Professor Gábor Halmai is chair of Comparative Constitutional Law, and Director of Graduate Studies at the European University Institute in Florence.
His primary research interests are comparative constitutional law, and international human rights. He has published several books and articles, as well as edited volumes on these topics in English, German and Hungarian. His most recent book, Perspectives on Global Constitutionalism, deals with the use of foreign and international law by domestic courts.
Professor Kim Lane Scheppele is the Laurance S. Rockefeller Professor of Sociology and International Affairs in the Woodrow Wilson School and the University Center for Human Values and served as Director of the Program in Law and Public Affairs at Princeton University from 2005 until 2015. She joined the Princeton faculty in 2005 after nearly a decade on the faculty of the University of Pennsylvania School of Law, where she was the John J. O’Brien Professor of Comparative Law.

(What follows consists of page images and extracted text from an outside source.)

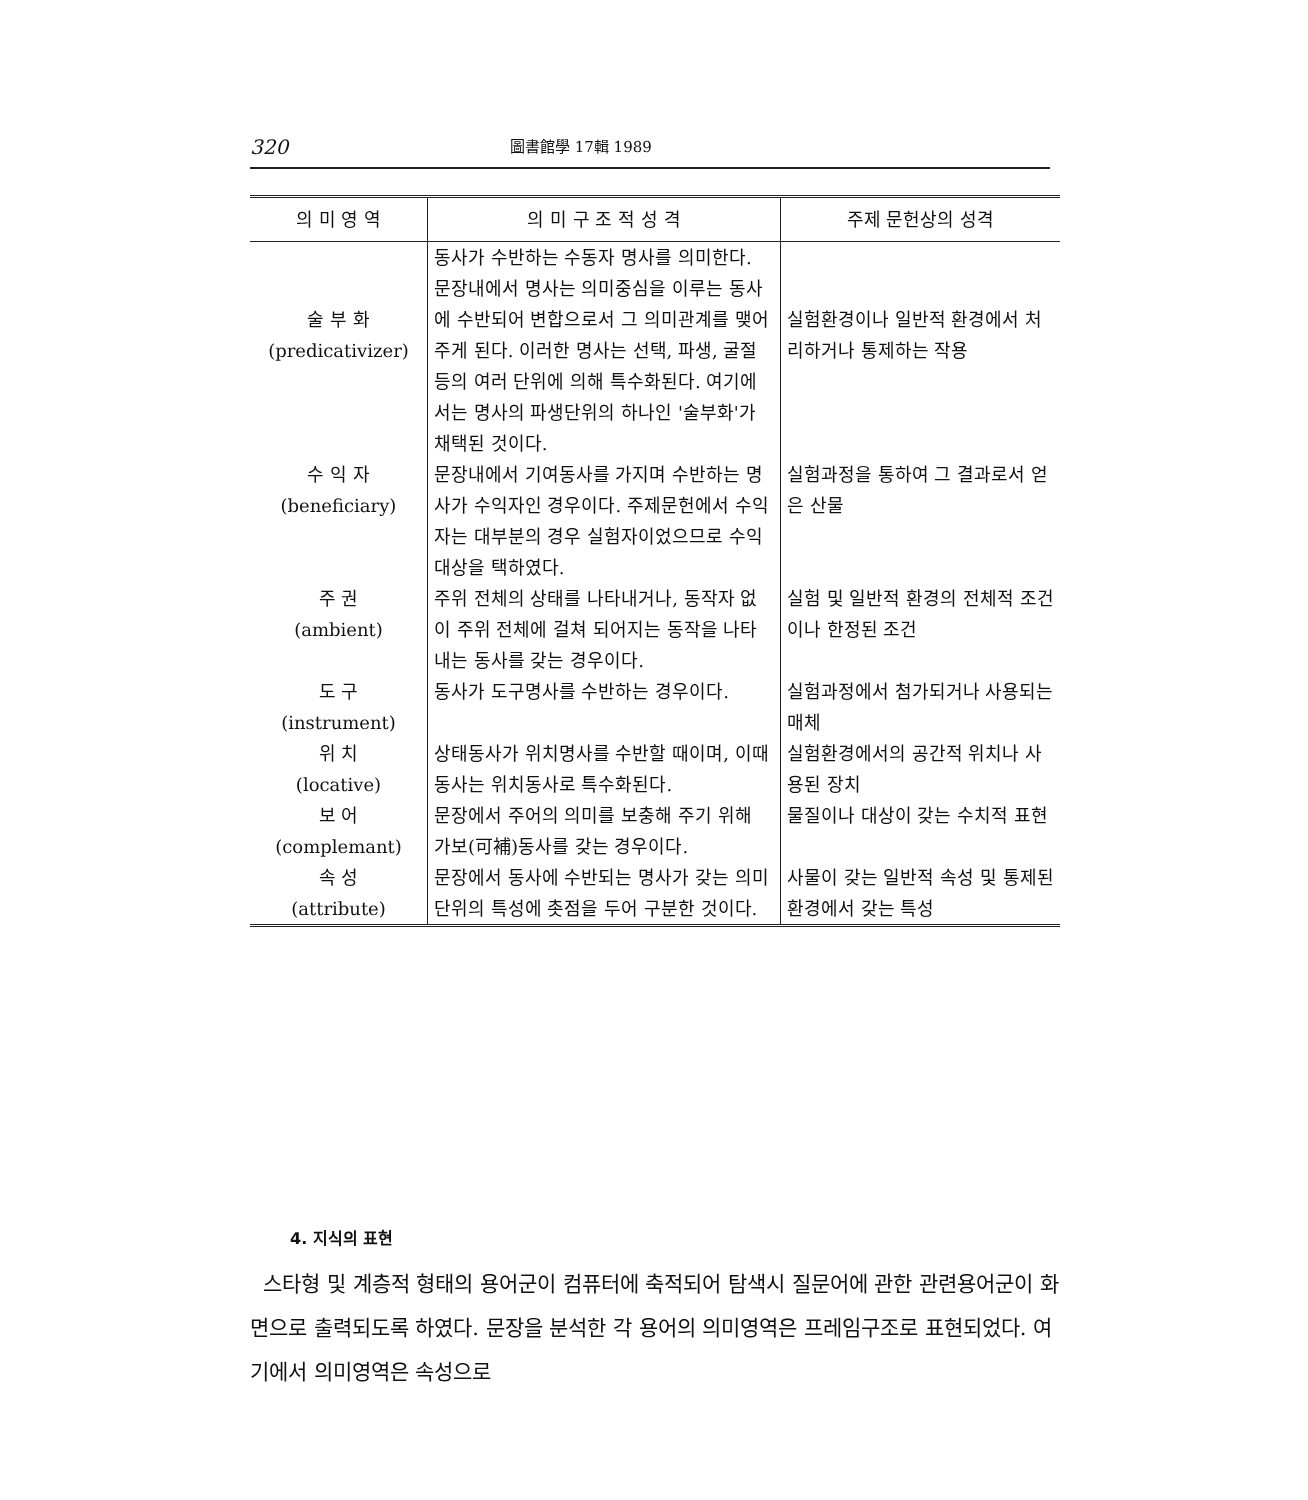320 圖書館學 17輯 1989
| 의 미 영 역 | 의 미 구 조 적 성 격 | 주제 문헌상의 성격 |
| --- | --- | --- |
| 술 부 화 (predicativizer) | 동사가 수반하는 수동자 명사를 의미한다. 문장내에서 명사는 의미중심을 이루는 동사에 수반되어 변합으로서 그 의미관계를 맺어 주게 된다. 이러한 명사는 선택, 파생, 굴절 등의 여러 단위에 의해 특수화된다. 여기에서는 명사의 파생단위의 하나인 '술부화'가 채택된 것이다. | 실험환경이나 일반적 환경에서 처리하거나 통제하는 작용 |
| 수 익 자 (beneficiary) | 문장내에서 기여동사를 가지며 수반하는 명사가 수익자인 경우이다. 주제문헌에서 수익자는 대부분의 경우 실험자이었으므로 수익대상을 택하였다. | 실험과정을 통하여 그 결과로서 얻은 산물 |
| 주 권 (ambient) | 주위 전체의 상태를 나타내거나, 동작자 없이 주위 전체에 걸쳐 되어지는 동작을 나타내는 동사를 갖는 경우이다. | 실험 및 일반적 환경의 전체적 조건이나 한정된 조건 |
| 도 구 (instrument) | 동사가 도구명사를 수반하는 경우이다. | 실험과정에서 첨가되거나 사용되는 매체 |
| 위 치 (locative) | 상태동사가 위치명사를 수반할 때이며, 이때 동사는 위치동사로 특수화된다. | 실험환경에서의 공간적 위치나 사용된 장치 |
| 보 어 (complemant) | 문장에서 주어의 의미를 보충해 주기 위해 가보(可補)동사를 갖는 경우이다. | 물질이나 대상이 갖는 수치적 표현 |
| 속 성 (attribute) | 문장에서 동사에 수반되는 명사가 갖는 의미단위의 특성에 촛점을 두어 구분한 것이다. | 사물이 갖는 일반적 속성 및 통제된 환경에서 갖는 특성 |
4. 지식의 표현
스타형 및 계층적 형태의 용어군이 컴퓨터에 축적되어 탐색시 질문어에 관한 관련용어군이 화면으로 출력되도록 하였다. 문장을 분석한 각 용어의 의미영역은 프레임구조로 표현되었다. 여기에서 의미영역은 속성으로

Scheppele’s work focuses on the intersection of constitutional and international law, particularly in constitutional systems under stress. After 1989, Scheppele studied the emergence of constitutional law in Hungary and Russia, living in both places for extended periods. After 9/11, Scheppele researched the effects of the international “war on terror” on constitutional protections around the world. Her many publications on both post-1989 constitutional transitions and on post-9/11 constitutional challenges have appeared in law reviews, social science journals and multiple languages. In the last two years, she has been a public commentator on the transformation of Hungary from a constitutional-democratic state to one that risks breaching constitutional principles of the European Union.